Oh Jon,You are loved, everything you wrote is a profound reflection. I loved the part where you mention that the best thing we can do for the cross is to gratefully receive that gift 🥺
When I read it, I feel a revelation of grace and guidance to live that freedom of being accepted and loved by God❤️🩹. I would like to tell you based on what I experienced, 3 years ago I had a similar crisis, I went through a period where I told Jesus that I needed to see him and embrace him in this material world, that way everything would be easier, I think there is a moment when one feels the need to physically touch someone one loves, in this case God. In this process something that helped me was writing letters to him in a separate notebook, telling him how I see him and what he makes me feel, I started looking for private moments where I'd say, "Can I see what you're doing now?" or "How are you?" And when he showed me something, we'd talk about it, and then I'd write it down. One day I heard this romantic song A Thousand Years by Christian Perri and thought of him and found myself crying for what I felt for him but also for what God felt for me, It was connecting my soul to that of God and understanding that in the spiritual he is so palpable and by closing your eyes you can open yourself to see beyond the natural eyes and see him hug you, smile at you, Feel a hug to the soul, perhaps this material world is a limit to give it a hug or for it to touch our hair as a friend would whom we can feel physically, but there is something alive, real, and beautiful in seeing it and feeling it in the spirit. There are also memories that our soul will never forget, even when we experience the restoration of all things.
Your words were like a hug, embracing that invisible but tangible relationship that human beings have with God. A hug, you are loved. You are loved, Jon.

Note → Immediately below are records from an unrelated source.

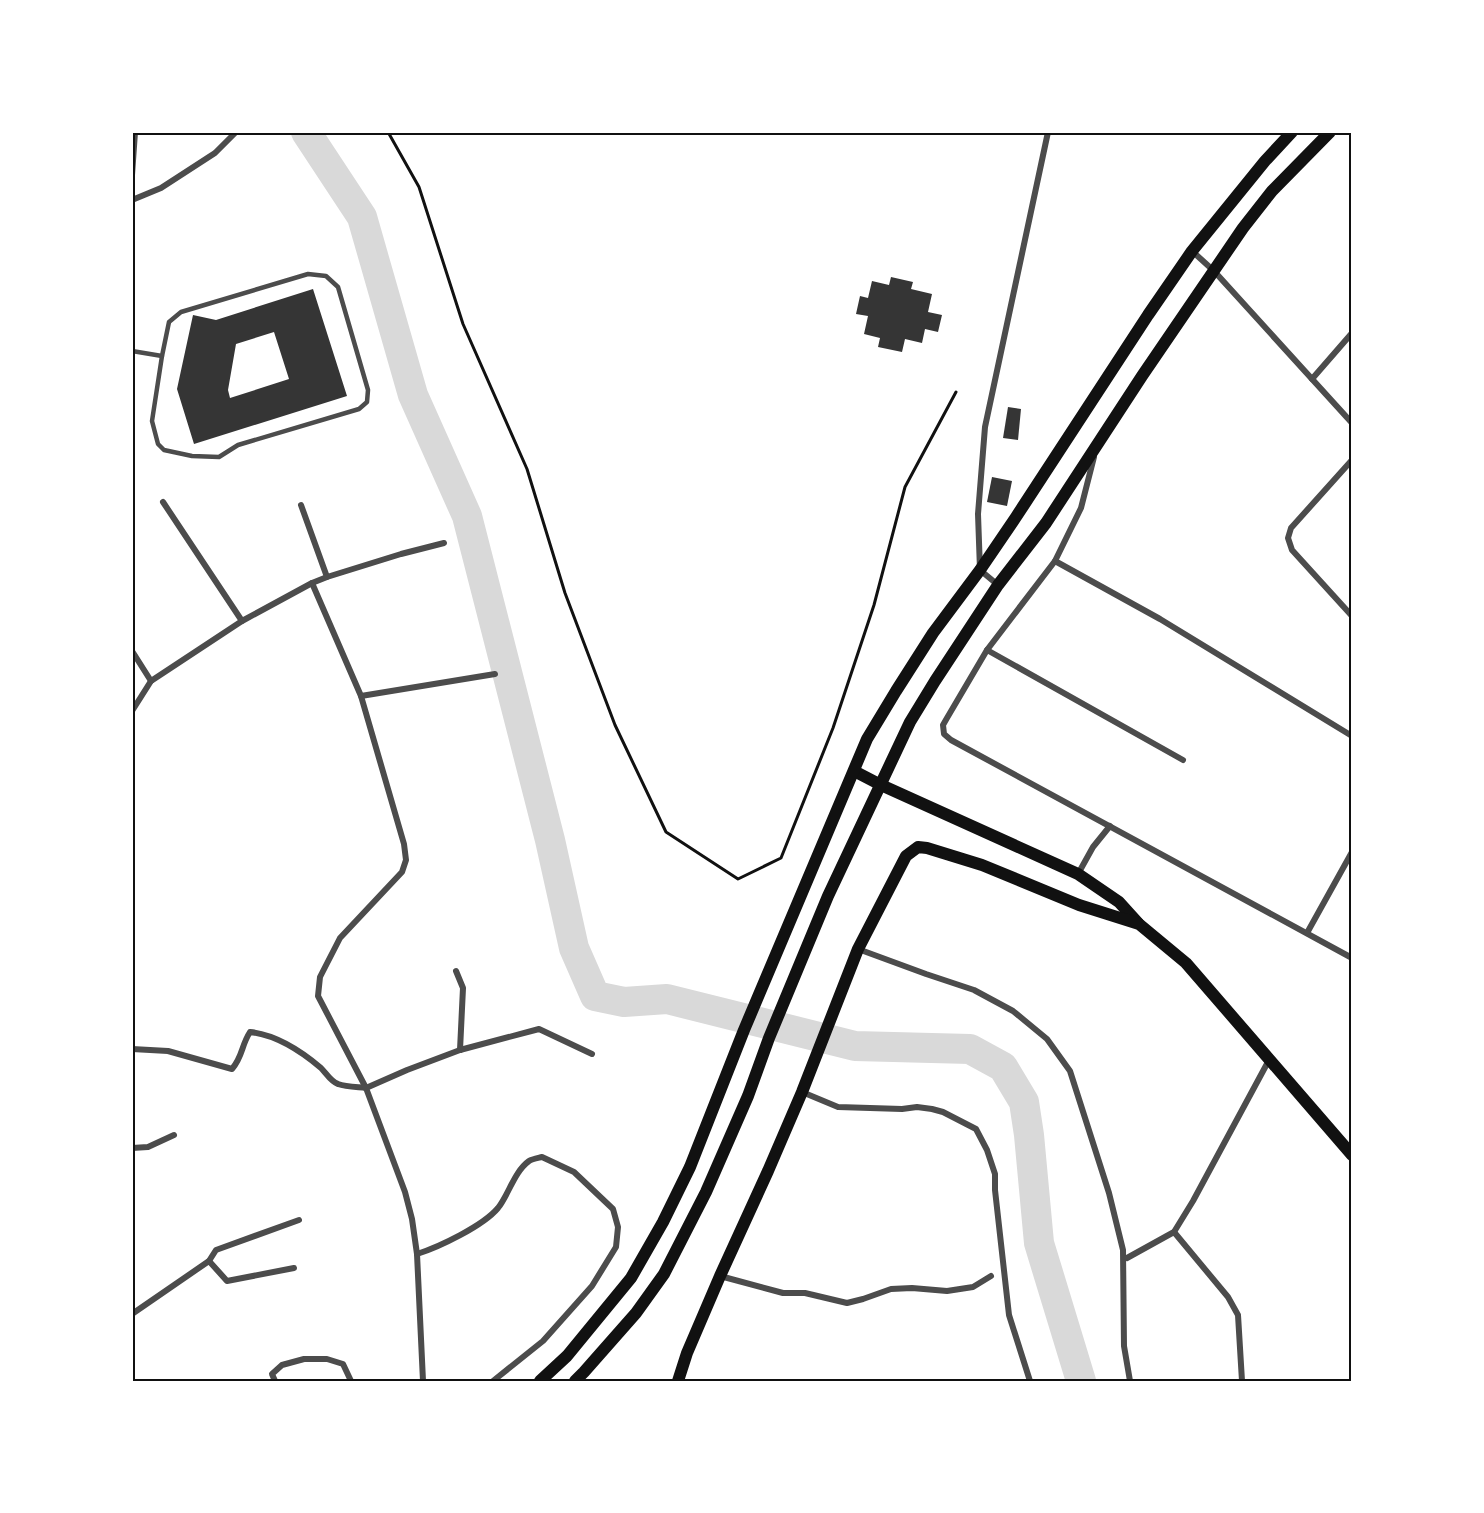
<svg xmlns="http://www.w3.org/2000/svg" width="1484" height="1513" font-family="'Alegreya Sans',sans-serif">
<rect width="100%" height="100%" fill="#fff"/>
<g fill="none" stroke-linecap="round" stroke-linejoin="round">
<polyline stroke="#d9d9d9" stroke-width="30" points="306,132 362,217 413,395 467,516 550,840 574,948 595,996 624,1002 667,999 855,1046 970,1049 1003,1067 1024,1102 1029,1135 1039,1243 1081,1381"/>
</g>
<g fill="#353535" fill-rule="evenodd">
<polygon points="891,277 913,282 911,289 932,294 928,312 942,315 938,332 925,329 922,343 905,339 902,352 878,347 880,338 864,334 868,316 856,314 860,296 868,298 872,281 889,285"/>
<path d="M313,289l34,107 -153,48 -17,-55 16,-74 23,5zM274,332l15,47 -59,19 -2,-8 8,-46z"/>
<polygon points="1008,407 1021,409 1018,440 1003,438"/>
<polygon points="992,477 1012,481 1007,506 987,502"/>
</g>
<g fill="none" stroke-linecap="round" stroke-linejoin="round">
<polyline stroke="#111" stroke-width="3" points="388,132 419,187 463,324 527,469 565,593 615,725 666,832 738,879 781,858 833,728 874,605 905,487 956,392"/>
<g stroke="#4c4c4c" stroke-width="4.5">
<polygon points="308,274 326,276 338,287 368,390 367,402 359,409 238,445 219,457 192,456 164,450 158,444 152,421 162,356 169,322 181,312"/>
<polyline points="132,351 162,356"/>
</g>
<g stroke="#4c4c4c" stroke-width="6">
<polyline points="132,175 135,132"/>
<polyline points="132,200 161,188 215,153 236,132"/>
<polyline points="1192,251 1214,271 1352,423"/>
<polyline points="1312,379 1352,333"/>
<polyline points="1094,457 1081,508 1055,561 987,650 947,718 943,725 944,734 951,740 1352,958"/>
<polyline points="1352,460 1291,528 1288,538 1292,550 1352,616"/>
<polyline points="163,502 242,621"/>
<polyline points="301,505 327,577"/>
<polyline points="1055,561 1160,619 1352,736"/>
<polyline points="312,583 361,696 404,844 406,860 402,872 340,938 320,977 318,996 366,1088 405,1192 412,1219 417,1254 423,1381"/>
<polyline points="998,585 980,570 978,514 985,427 1048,132"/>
<polyline points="987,650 1183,760"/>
<polyline points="132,651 151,681"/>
<polyline points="361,696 495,674"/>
<polyline points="132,711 151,681 242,621 312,583 327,577 401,554 444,543"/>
<polyline points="1078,874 1093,847 1110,826"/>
<polyline points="1307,933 1352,852"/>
<polyline points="858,949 926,974 974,990 1013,1011 1047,1039 1070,1071 1109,1193 1123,1250 1124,1346 1130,1381"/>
<polyline points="456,971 463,988 460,1050"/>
<path d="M132,1049l36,2 64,18c11,-13 9,-23 18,-37 27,3 51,19 71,36 5,5 10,14 17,16 8,3 19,3 28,4"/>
<polyline points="366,1088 407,1070 460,1050 539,1029 592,1054"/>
<polyline points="802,1092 838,1107 902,1109 917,1107 932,1109 943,1112 976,1129 987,1150 995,1174 995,1190 1009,1315 1030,1381"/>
<polyline points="132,1148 148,1147 174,1135"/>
<polyline points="1174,1232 1228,1297 1238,1315 1242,1381"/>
<path d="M417,1254c22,-7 66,-28 81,-46 11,-14 16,-36 31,-47 3,-2 9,-3 13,-4l32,15 39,37 5,18 -2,20 -24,39 -49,55 -50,40"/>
<polyline points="1127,1258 1174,1232 1193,1201 1269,1060"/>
<polyline points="209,1261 216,1250 299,1220"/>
<polyline points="720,1276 783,1293 805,1293 847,1303 863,1299 891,1289 912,1288 947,1291 973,1287 991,1276"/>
<polyline points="132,1314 209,1261 227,1281 294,1268"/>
<polyline points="275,1381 272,1374 282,1365 304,1359 327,1359 343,1364 351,1381"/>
</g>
<g stroke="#111" stroke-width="12">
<polyline points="854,771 881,785 1078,874 1119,902 1138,923"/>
<polyline points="540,1381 567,1356 631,1278 663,1222 690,1167 744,1030 867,739 896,691 933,633 980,570 1016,517 1148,315 1192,251 1265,161 1292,132"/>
<polyline points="575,1381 584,1372 636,1313 664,1274 706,1192 748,1096 769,1038 828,896 910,722 935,681 998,585 1046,523 1142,376 1243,228 1272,191 1330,132"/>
<polyline points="678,1381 687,1353 720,1276 768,1171 802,1092 858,949 906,856 918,847 927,848 982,865 1079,905 1139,924 1186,963 1352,1155"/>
</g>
</g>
<rect width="1484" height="1513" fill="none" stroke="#ffffff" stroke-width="267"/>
<rect x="134" y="134" width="1216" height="1246" fill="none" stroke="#111" stroke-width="2"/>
</svg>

This is so lovely and incredibly well written! You definitely have a gift for writing! I know I’ve struggled with this myself at times and I enjoyed reading through your process of healing and learning. God really is so good and he loves us so much ❤️
How I needed this today! There is such a tiny, hand-dug space between feeling unworthy and believing in your worth to Him, because of Him.
Watching my daughter’s dance show rehearsal today and seeing all of the individuals dance in harmony, with the same goal, gave me a foretaste of what Heaven will be like, as we focus on the One who created us and the work He has for us, instead of our own, self-imposed, imperfect thoughts and actions. Even so, come Lord Jesus!!
This is beautiful!
This is beautiful, Jonathan!
I’ve been feeling this way for months, it’s so healing to see it put into words! Thank you so much, it’s so comforting to know this is not an isolated experience, hehe😅, gives me hope of the healing to come!🫶🏽
"And You won't change Your mind"...wow. Thank you for sharing this Jonathan.